Reprenez le texte consacré à la séparation de l'âme et du corps lors de la mort, en le poursuivant après sa dernière phrase.
##### Texte source #####
2.2. La forme changée est la forme accidentelle : mutation accidentelle
2.2.1. Par acquisition d’une nouvelle quantité : l’augmentation
2.2.2. Par acquisition d’une nouvelle qualité : l’altération
2.2.3. Par le changement de lieu : la translation
Pour la cas de la mort d’un être humain, il est évident que le processus
qui aboutit à la mort est un processus qualitatif qui se déroule dans la
durée. Pourtant, tant que dure ce processus, l’être humain reste vivant
et l’âme demeure unie au corps. Vient alors un dernière mutation qui
joue le rôle de disposition ultime et puis s’effectue la séparation du
corps et de l’âme. Comme la substance est quelque chose d’indivisible
qui n’admet pas de plus et de moins, cette séparation s’effectue dans un
instant indivisible. Autrement dit, entre les termes d’un changement
accidentel, par exemple entre deux lieux, il y a une opposition
CONTRAIRE d’où la possibilité d’un intermédiaire ; entre les
termes d’un changement substantiel l’opposition est
CONTRADICTOIRE, donc sans intermédiaire possible. Or votre thèse
affirme qu’entre la séparation du corps et de l’âme et le jugement
particulier, il existe une durée, la durée de la mort, où l’âme est unie
à un corps « psychique » ( sic) et peut effectuer le dernier choix
existentiel, c’est-à-dire mériter et démériter.
##### Données fournies #####
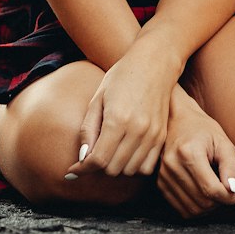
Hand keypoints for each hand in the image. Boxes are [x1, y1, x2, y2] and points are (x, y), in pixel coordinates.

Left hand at [64, 40, 180, 179]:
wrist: (154, 62)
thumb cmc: (122, 76)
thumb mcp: (98, 98)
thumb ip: (88, 129)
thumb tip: (82, 159)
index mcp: (118, 119)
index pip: (98, 160)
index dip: (82, 169)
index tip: (73, 170)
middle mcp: (137, 130)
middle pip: (113, 169)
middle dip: (98, 166)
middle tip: (92, 154)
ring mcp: (152, 134)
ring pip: (129, 171)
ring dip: (116, 166)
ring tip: (110, 151)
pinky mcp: (162, 136)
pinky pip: (146, 167)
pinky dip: (134, 166)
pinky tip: (126, 153)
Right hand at [157, 87, 234, 218]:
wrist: (175, 119)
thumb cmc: (202, 129)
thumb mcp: (222, 141)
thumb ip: (231, 166)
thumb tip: (234, 191)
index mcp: (189, 153)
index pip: (211, 189)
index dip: (230, 198)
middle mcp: (172, 166)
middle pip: (202, 202)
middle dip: (221, 203)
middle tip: (230, 192)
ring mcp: (163, 176)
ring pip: (192, 210)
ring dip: (210, 208)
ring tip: (218, 192)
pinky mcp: (160, 184)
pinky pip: (182, 209)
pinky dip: (197, 208)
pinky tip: (204, 194)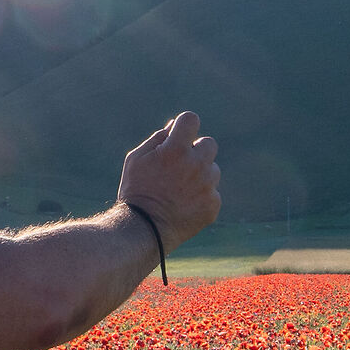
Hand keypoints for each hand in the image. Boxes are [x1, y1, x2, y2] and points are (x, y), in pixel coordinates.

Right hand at [117, 112, 220, 246]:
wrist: (144, 230)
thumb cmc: (136, 191)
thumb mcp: (137, 159)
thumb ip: (158, 138)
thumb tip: (174, 125)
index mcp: (175, 150)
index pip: (191, 119)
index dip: (184, 126)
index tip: (179, 136)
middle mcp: (196, 165)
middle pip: (209, 143)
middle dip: (196, 151)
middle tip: (180, 166)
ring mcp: (207, 186)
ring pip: (213, 170)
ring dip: (200, 175)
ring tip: (179, 190)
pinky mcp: (213, 204)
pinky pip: (213, 192)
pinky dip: (202, 197)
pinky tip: (185, 205)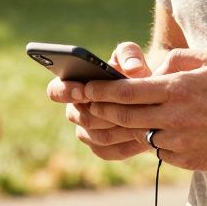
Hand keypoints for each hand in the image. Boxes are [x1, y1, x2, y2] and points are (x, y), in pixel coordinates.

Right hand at [47, 42, 157, 160]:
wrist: (150, 100)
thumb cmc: (133, 74)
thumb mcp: (131, 58)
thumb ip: (129, 54)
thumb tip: (132, 68)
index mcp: (74, 85)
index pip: (56, 91)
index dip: (66, 91)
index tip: (83, 89)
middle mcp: (75, 111)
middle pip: (80, 117)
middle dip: (103, 112)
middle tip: (123, 109)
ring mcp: (86, 132)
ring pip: (97, 136)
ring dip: (119, 129)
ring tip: (140, 122)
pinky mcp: (100, 149)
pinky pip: (109, 151)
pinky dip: (126, 145)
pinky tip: (143, 136)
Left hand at [81, 48, 206, 171]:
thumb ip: (177, 58)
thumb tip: (151, 67)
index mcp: (178, 88)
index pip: (126, 91)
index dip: (98, 91)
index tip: (82, 88)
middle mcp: (175, 116)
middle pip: (123, 116)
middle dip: (97, 110)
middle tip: (83, 105)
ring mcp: (179, 141)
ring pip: (138, 134)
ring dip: (122, 127)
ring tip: (109, 118)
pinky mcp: (186, 159)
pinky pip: (157, 150)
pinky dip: (150, 140)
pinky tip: (150, 131)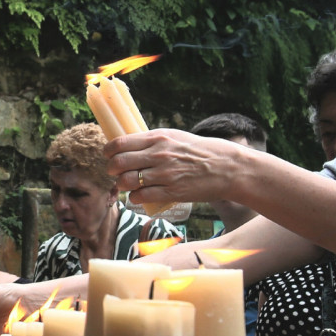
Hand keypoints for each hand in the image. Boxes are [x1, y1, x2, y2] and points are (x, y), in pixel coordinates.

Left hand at [105, 129, 247, 207]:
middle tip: (115, 173)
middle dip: (111, 170)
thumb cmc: (201, 151)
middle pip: (119, 163)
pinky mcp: (172, 192)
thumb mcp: (176, 137)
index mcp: (158, 138)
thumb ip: (154, 141)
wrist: (227, 167)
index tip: (108, 155)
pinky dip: (134, 197)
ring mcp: (165, 174)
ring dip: (122, 185)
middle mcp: (159, 154)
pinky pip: (141, 196)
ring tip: (126, 185)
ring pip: (127, 181)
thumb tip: (130, 145)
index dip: (108, 151)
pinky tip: (137, 195)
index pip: (120, 143)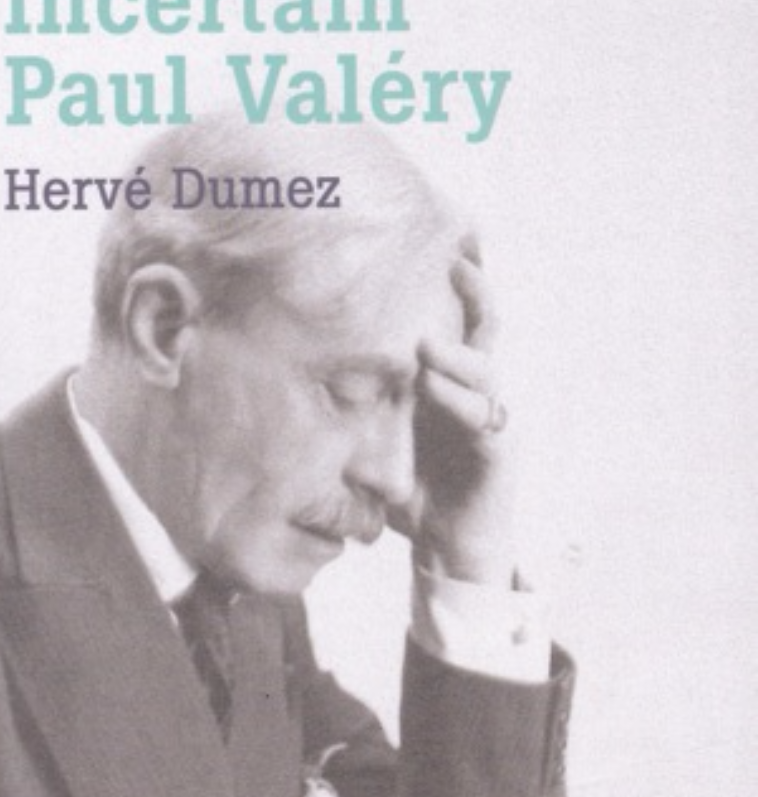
#####
**Espace de réponse**:
Ceci est
métaphysiquement impossible. C’est évidentissime…
Cf. de saint Paul « chacun recevra le salaire de qu’il aura mérité avec
son corps soit en bien, soit en mal. » (II Cor 5:10) . « Avec son corps
», dit saint Paul. Le sens obvie du texte, c’est que le mérite et le
démérite a lieu AVANT la mort.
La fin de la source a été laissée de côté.